**Try it:** Reproduce the records precisely. Omit every picture.

(Records from a dataset)
*** Block opens ***

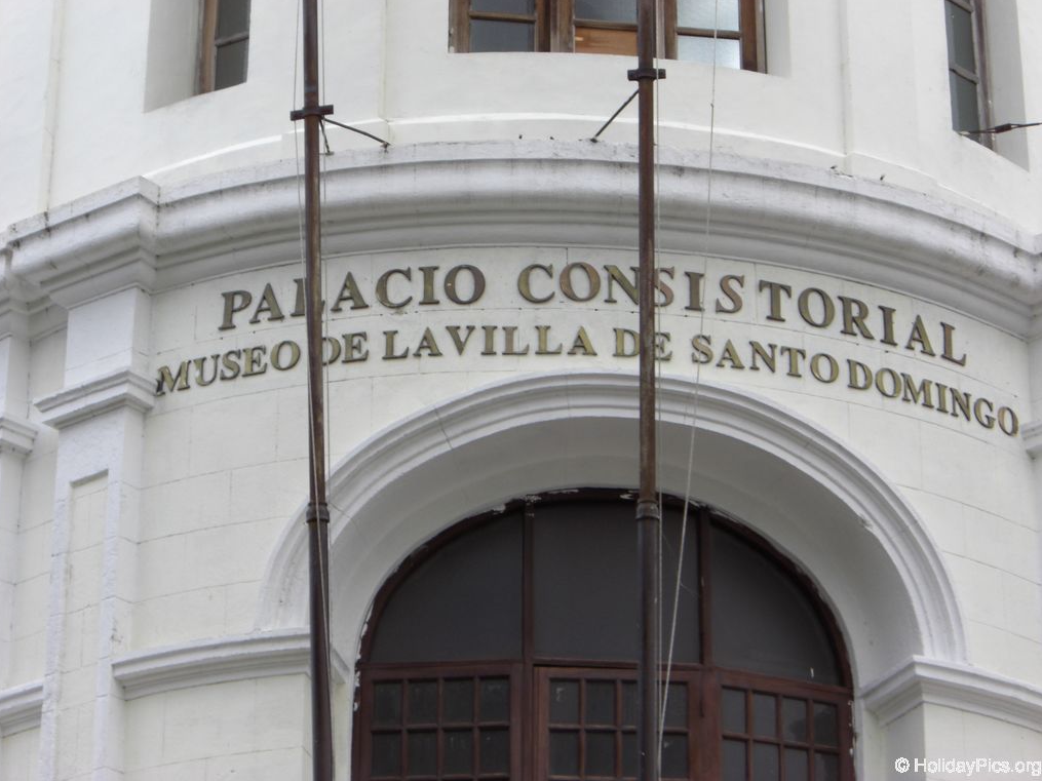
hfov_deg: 17.1
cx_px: 518
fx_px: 3461
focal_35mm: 115
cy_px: 388
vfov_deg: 12.9
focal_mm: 18.6
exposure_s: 1/200
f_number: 5.2
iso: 64
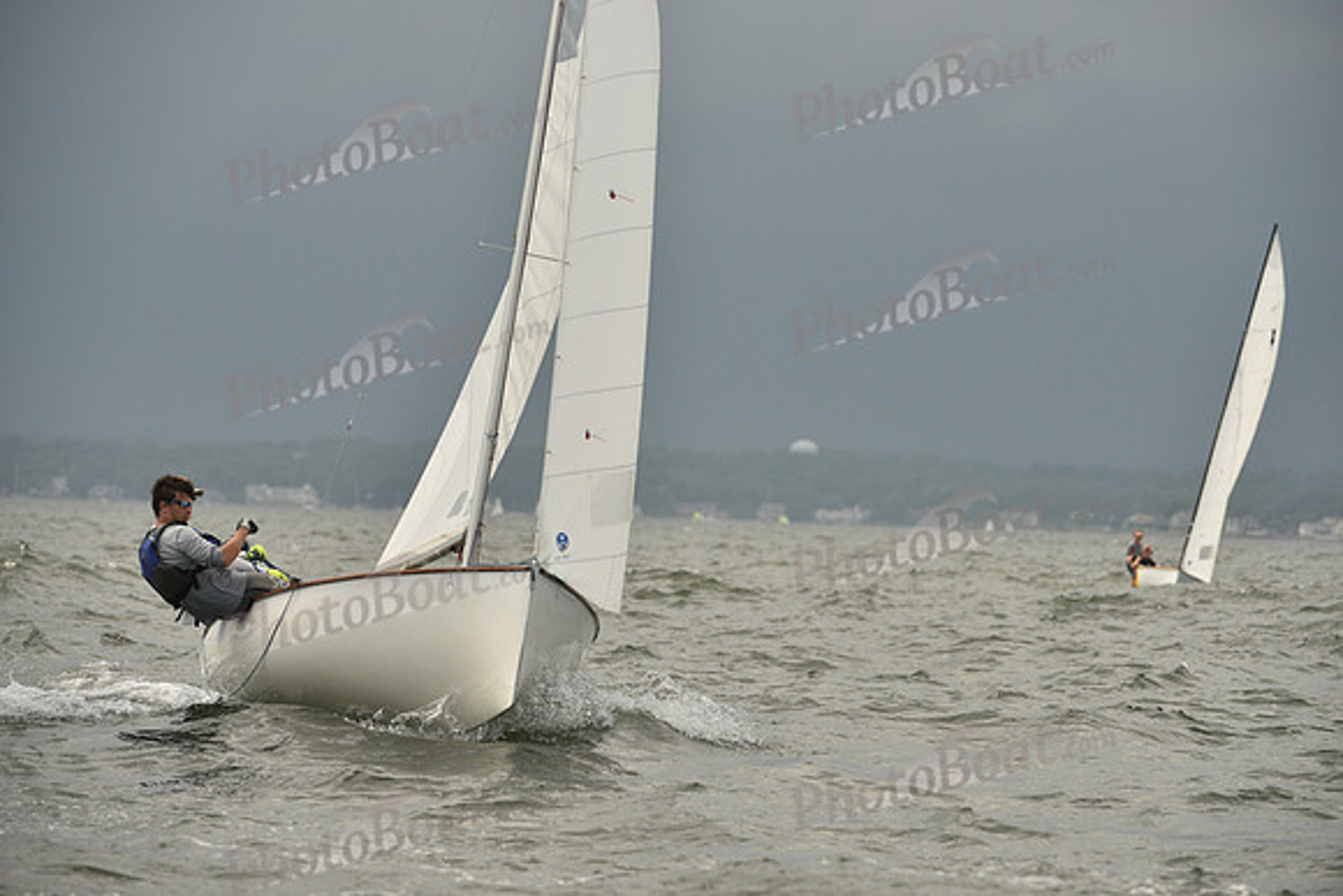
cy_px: 448
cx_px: 672
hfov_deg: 9.4
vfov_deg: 6.2
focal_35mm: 220
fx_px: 8209
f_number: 6.3
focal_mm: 220
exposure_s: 1/1600
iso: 320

*** Block closes ***

**Result below:**
hfov_deg: 17.1
cx_px: 518
fx_px: 3461
focal_35mm: 115
cy_px: 388
vfov_deg: 12.9
focal_mm: 18.6
exposure_s: 1/200
f_number: 5.2
iso: 64
cy_px: 448
cx_px: 672
hfov_deg: 9.4
vfov_deg: 6.2
focal_35mm: 220
fx_px: 8209
f_number: 6.3
focal_mm: 220
exposure_s: 1/1600
iso: 320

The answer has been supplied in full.